- _GIVEN TASK_
Collect every line of the entries below that contains the string "geoboundaries", and copy each one in full.

- _DATASET ENTRIES_
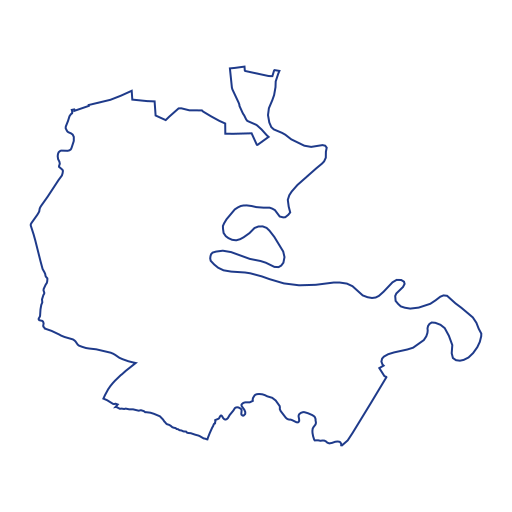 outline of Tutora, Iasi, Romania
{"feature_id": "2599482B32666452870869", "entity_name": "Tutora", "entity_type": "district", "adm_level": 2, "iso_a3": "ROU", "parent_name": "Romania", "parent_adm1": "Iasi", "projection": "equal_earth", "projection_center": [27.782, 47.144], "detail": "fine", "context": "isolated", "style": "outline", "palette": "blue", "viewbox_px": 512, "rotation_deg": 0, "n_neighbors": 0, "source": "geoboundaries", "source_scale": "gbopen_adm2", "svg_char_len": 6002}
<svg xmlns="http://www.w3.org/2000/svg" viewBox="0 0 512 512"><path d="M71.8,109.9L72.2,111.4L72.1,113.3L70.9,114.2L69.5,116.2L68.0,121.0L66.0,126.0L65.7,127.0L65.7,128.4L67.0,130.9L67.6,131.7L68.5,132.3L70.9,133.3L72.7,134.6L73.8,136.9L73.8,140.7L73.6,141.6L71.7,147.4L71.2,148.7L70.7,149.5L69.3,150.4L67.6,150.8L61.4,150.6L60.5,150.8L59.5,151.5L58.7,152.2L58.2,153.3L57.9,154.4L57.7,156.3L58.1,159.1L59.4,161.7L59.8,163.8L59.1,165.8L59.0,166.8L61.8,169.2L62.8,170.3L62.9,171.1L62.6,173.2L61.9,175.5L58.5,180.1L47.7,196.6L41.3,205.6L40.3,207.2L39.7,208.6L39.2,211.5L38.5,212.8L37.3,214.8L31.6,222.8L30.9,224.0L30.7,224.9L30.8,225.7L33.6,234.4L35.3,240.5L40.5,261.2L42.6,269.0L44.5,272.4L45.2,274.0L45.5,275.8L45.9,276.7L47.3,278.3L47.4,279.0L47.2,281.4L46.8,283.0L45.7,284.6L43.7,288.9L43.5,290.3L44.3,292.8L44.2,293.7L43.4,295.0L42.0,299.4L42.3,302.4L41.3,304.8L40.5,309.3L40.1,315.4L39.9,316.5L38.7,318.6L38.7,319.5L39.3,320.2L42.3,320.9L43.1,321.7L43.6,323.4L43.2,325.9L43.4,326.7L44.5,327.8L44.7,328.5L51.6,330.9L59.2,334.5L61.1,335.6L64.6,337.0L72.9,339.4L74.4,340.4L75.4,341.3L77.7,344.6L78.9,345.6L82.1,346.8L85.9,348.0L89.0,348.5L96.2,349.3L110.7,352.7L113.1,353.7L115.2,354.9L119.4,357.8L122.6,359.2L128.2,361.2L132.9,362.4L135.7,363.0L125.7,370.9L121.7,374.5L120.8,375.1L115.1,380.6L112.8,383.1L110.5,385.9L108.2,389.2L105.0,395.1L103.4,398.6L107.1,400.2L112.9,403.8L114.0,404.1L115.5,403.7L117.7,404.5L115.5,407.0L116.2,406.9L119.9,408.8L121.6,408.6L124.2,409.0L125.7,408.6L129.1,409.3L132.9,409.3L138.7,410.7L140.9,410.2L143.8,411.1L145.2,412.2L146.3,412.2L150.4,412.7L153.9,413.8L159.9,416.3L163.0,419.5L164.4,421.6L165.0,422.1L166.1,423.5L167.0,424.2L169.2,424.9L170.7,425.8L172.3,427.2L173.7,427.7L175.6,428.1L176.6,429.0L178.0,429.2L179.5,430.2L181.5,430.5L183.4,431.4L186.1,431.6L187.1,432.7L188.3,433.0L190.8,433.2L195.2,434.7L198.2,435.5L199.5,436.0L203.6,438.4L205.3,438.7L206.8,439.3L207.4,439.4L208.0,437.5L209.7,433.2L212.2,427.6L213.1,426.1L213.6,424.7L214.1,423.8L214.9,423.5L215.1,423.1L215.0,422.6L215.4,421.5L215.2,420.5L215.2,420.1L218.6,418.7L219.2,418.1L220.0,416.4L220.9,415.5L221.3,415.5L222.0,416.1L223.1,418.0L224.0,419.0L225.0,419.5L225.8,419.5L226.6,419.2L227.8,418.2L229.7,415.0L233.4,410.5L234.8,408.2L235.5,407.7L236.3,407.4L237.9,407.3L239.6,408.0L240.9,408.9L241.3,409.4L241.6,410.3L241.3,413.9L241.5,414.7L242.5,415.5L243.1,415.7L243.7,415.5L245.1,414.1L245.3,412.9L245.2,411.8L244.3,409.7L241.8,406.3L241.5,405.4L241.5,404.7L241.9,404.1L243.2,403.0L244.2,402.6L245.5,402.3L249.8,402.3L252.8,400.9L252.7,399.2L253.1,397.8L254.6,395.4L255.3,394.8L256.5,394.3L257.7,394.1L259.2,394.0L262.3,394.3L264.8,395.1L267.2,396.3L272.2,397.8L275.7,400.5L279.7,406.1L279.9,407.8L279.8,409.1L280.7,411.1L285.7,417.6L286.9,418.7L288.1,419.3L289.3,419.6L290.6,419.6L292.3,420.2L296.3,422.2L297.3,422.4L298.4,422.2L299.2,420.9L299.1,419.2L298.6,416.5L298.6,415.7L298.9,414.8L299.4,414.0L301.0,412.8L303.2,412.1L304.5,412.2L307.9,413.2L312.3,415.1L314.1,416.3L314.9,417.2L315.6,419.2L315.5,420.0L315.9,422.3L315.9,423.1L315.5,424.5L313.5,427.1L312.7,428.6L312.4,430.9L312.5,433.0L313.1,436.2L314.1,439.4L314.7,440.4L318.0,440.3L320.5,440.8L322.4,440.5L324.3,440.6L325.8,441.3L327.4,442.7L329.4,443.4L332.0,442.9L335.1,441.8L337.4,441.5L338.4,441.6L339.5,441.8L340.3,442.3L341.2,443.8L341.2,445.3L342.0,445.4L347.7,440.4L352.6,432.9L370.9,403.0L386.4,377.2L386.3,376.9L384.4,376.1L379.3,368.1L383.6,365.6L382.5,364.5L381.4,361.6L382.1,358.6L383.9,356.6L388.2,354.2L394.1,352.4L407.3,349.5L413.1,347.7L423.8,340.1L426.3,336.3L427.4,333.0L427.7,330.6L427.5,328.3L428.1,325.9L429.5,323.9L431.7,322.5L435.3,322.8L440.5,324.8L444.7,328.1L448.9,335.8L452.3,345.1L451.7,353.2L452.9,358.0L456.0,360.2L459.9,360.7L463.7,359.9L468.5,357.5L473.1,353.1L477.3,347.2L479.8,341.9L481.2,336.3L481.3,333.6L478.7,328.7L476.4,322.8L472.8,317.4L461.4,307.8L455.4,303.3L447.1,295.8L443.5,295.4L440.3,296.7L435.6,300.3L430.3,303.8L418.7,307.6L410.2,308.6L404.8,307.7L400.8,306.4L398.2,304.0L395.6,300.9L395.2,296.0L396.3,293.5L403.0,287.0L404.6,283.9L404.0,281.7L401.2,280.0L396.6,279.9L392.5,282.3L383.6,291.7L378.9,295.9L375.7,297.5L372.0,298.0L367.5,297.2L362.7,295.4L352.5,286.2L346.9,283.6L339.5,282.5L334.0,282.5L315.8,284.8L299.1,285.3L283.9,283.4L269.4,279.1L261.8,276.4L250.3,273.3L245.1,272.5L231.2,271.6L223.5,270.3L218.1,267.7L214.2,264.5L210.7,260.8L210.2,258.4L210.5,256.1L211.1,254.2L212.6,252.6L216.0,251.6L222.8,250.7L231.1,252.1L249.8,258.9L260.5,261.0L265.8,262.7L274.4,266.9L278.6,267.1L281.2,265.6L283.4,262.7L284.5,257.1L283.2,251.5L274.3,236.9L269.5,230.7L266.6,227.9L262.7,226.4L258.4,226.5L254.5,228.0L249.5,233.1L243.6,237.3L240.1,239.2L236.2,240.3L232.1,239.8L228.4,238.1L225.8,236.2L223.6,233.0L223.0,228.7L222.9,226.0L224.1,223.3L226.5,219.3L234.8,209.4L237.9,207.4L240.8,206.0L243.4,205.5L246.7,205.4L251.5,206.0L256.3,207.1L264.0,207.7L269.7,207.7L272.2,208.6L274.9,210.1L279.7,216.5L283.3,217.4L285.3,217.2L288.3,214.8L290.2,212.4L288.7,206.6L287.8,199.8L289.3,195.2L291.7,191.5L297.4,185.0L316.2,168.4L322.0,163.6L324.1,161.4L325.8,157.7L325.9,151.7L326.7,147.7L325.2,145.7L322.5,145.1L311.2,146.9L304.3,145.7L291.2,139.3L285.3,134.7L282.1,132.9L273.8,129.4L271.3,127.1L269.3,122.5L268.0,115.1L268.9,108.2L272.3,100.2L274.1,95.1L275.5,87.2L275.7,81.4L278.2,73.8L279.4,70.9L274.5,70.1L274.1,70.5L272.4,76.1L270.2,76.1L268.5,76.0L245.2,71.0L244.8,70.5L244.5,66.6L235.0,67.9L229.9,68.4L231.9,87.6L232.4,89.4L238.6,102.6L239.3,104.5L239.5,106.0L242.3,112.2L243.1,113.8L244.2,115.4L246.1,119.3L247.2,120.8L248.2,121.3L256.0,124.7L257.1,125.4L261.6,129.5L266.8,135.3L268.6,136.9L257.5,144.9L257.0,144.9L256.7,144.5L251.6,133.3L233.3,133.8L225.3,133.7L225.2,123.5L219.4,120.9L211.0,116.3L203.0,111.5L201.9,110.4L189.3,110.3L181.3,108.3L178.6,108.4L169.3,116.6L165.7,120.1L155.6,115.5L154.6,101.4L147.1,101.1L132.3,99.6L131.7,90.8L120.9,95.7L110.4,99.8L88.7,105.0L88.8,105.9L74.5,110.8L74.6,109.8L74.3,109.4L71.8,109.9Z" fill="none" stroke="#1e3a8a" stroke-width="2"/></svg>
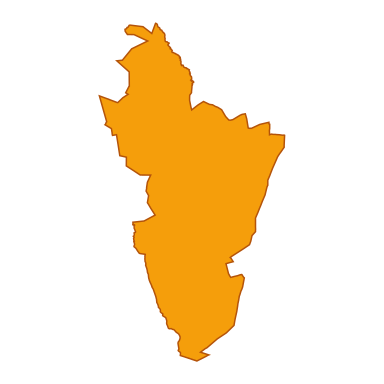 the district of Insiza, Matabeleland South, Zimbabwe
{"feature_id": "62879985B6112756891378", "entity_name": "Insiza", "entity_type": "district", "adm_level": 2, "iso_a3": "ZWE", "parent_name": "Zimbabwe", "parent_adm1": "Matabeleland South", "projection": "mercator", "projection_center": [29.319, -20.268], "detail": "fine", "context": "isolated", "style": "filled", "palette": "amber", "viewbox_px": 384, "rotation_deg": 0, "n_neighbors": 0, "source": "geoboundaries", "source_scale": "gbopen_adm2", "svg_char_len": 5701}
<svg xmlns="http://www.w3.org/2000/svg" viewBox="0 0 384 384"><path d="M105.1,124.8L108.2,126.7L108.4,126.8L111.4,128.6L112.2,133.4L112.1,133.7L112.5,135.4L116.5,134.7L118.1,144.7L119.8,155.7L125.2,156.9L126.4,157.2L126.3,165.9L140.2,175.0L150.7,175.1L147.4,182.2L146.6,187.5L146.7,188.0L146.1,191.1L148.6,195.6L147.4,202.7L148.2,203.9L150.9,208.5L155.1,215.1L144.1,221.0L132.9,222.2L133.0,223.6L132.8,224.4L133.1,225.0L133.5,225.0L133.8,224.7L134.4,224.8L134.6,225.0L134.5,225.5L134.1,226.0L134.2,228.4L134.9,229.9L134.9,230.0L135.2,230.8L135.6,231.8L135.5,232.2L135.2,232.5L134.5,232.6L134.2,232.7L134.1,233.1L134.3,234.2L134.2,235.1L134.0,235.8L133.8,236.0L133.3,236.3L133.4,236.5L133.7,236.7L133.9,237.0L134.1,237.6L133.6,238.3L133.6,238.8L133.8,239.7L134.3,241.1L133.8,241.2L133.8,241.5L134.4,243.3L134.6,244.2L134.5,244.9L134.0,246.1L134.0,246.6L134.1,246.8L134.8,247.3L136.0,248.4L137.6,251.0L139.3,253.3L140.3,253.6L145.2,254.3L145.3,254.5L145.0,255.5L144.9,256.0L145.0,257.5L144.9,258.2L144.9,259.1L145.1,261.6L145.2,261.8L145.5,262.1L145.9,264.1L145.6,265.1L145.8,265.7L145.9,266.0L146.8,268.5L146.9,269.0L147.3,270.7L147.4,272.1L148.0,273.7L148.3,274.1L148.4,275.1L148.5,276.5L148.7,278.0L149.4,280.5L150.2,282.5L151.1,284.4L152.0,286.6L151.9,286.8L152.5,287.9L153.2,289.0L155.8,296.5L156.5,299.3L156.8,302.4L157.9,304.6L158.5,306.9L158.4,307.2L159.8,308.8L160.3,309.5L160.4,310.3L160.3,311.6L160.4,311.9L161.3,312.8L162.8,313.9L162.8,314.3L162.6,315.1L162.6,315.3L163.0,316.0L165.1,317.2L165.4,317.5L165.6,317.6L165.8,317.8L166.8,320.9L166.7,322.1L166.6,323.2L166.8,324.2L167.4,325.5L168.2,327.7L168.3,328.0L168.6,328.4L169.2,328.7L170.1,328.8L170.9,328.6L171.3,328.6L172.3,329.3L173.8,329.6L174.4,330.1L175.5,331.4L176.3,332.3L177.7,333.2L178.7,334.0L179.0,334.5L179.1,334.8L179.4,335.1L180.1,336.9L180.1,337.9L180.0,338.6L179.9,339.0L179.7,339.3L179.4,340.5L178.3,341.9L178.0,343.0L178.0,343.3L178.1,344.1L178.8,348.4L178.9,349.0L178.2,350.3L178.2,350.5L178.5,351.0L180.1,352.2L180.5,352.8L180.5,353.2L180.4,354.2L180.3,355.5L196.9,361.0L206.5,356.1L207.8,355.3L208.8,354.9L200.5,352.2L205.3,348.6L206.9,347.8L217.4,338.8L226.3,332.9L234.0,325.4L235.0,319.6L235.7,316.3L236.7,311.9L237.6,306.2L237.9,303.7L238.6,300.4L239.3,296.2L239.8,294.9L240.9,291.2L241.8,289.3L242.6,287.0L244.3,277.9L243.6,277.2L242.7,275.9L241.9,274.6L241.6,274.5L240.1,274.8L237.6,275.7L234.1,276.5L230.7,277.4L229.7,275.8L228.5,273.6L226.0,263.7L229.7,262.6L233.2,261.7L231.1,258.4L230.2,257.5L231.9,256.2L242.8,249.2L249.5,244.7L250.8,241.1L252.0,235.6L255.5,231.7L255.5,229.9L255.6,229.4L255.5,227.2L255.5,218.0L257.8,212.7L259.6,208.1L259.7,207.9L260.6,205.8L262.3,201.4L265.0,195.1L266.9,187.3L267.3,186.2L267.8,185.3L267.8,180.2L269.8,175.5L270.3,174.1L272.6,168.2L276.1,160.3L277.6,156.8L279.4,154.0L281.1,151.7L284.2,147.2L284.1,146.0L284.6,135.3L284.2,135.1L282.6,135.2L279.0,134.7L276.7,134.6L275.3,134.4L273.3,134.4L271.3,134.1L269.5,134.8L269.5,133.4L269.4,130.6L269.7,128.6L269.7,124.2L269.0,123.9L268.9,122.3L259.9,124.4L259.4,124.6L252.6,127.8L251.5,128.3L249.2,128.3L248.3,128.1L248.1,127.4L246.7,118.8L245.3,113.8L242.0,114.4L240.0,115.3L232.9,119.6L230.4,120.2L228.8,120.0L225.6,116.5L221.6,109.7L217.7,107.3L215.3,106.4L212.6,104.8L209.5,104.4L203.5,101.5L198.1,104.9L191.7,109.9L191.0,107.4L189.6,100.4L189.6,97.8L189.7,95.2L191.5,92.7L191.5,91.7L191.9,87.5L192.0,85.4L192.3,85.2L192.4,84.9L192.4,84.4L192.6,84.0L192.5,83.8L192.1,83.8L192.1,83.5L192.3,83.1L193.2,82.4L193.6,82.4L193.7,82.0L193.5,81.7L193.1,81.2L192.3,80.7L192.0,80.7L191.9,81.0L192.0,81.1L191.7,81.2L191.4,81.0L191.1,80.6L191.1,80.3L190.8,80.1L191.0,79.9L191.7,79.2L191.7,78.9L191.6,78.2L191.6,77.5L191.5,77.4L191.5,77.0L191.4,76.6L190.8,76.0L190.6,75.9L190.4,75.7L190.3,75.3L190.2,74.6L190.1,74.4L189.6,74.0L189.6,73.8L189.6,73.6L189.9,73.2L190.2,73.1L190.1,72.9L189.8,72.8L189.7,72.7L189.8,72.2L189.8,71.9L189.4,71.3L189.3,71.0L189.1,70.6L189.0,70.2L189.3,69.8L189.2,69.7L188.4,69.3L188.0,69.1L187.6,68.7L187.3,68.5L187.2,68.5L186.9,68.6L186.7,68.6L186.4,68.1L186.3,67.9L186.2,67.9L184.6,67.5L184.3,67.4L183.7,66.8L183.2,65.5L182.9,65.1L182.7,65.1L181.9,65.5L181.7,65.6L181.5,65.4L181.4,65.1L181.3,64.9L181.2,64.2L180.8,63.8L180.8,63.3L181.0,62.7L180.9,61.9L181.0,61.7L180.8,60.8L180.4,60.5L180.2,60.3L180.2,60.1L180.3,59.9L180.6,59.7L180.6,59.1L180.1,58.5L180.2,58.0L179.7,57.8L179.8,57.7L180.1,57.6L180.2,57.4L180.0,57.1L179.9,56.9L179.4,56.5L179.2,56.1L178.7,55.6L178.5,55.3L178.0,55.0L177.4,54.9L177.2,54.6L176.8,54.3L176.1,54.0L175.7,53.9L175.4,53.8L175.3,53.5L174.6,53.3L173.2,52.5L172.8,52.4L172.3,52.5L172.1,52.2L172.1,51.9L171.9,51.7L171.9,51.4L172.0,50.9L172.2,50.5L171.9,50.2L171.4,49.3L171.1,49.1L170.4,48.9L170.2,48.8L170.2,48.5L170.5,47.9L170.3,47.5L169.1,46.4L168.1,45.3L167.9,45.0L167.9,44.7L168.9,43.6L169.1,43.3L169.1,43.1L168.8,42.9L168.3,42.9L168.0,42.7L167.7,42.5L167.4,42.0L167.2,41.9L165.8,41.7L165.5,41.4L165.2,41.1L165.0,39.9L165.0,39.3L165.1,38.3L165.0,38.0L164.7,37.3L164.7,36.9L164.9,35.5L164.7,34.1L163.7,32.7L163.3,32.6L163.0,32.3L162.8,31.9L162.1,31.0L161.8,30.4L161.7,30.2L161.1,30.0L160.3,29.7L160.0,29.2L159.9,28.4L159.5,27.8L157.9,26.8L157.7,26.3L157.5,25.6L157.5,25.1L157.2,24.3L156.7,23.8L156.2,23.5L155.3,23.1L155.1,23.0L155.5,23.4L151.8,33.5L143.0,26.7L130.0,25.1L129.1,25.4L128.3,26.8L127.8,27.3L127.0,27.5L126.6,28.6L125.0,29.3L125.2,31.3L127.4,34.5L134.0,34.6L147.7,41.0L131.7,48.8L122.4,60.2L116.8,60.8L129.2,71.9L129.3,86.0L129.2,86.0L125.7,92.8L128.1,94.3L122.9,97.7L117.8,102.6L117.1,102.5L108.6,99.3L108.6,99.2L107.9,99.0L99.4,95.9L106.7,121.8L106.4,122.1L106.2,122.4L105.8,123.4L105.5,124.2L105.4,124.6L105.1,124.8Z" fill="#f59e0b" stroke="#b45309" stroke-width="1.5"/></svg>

- _COMPLETE ANSWER_
{"feature_id": "2599482B32666452870869", "entity_name": "Tutora", "entity_type": "district", "adm_level": 2, "iso_a3": "ROU", "parent_name": "Romania", "parent_adm1": "Iasi", "projection": "equal_earth", "projection_center": [27.782, 47.144], "detail": "fine", "context": "isolated", "style": "outline", "palette": "blue", "viewbox_px": 512, "rotation_deg": 0, "n_neighbors": 0, "source": "geoboundaries", "source_scale": "gbopen_adm2", "svg_char_len": 6002}
{"feature_id": "62879985B6112756891378", "entity_name": "Insiza", "entity_type": "district", "adm_level": 2, "iso_a3": "ZWE", "parent_name": "Zimbabwe", "parent_adm1": "Matabeleland South", "projection": "mercator", "projection_center": [29.319, -20.268], "detail": "fine", "context": "isolated", "style": "filled", "palette": "amber", "viewbox_px": 384, "rotation_deg": 0, "n_neighbors": 0, "source": "geoboundaries", "source_scale": "gbopen_adm2", "svg_char_len": 5701}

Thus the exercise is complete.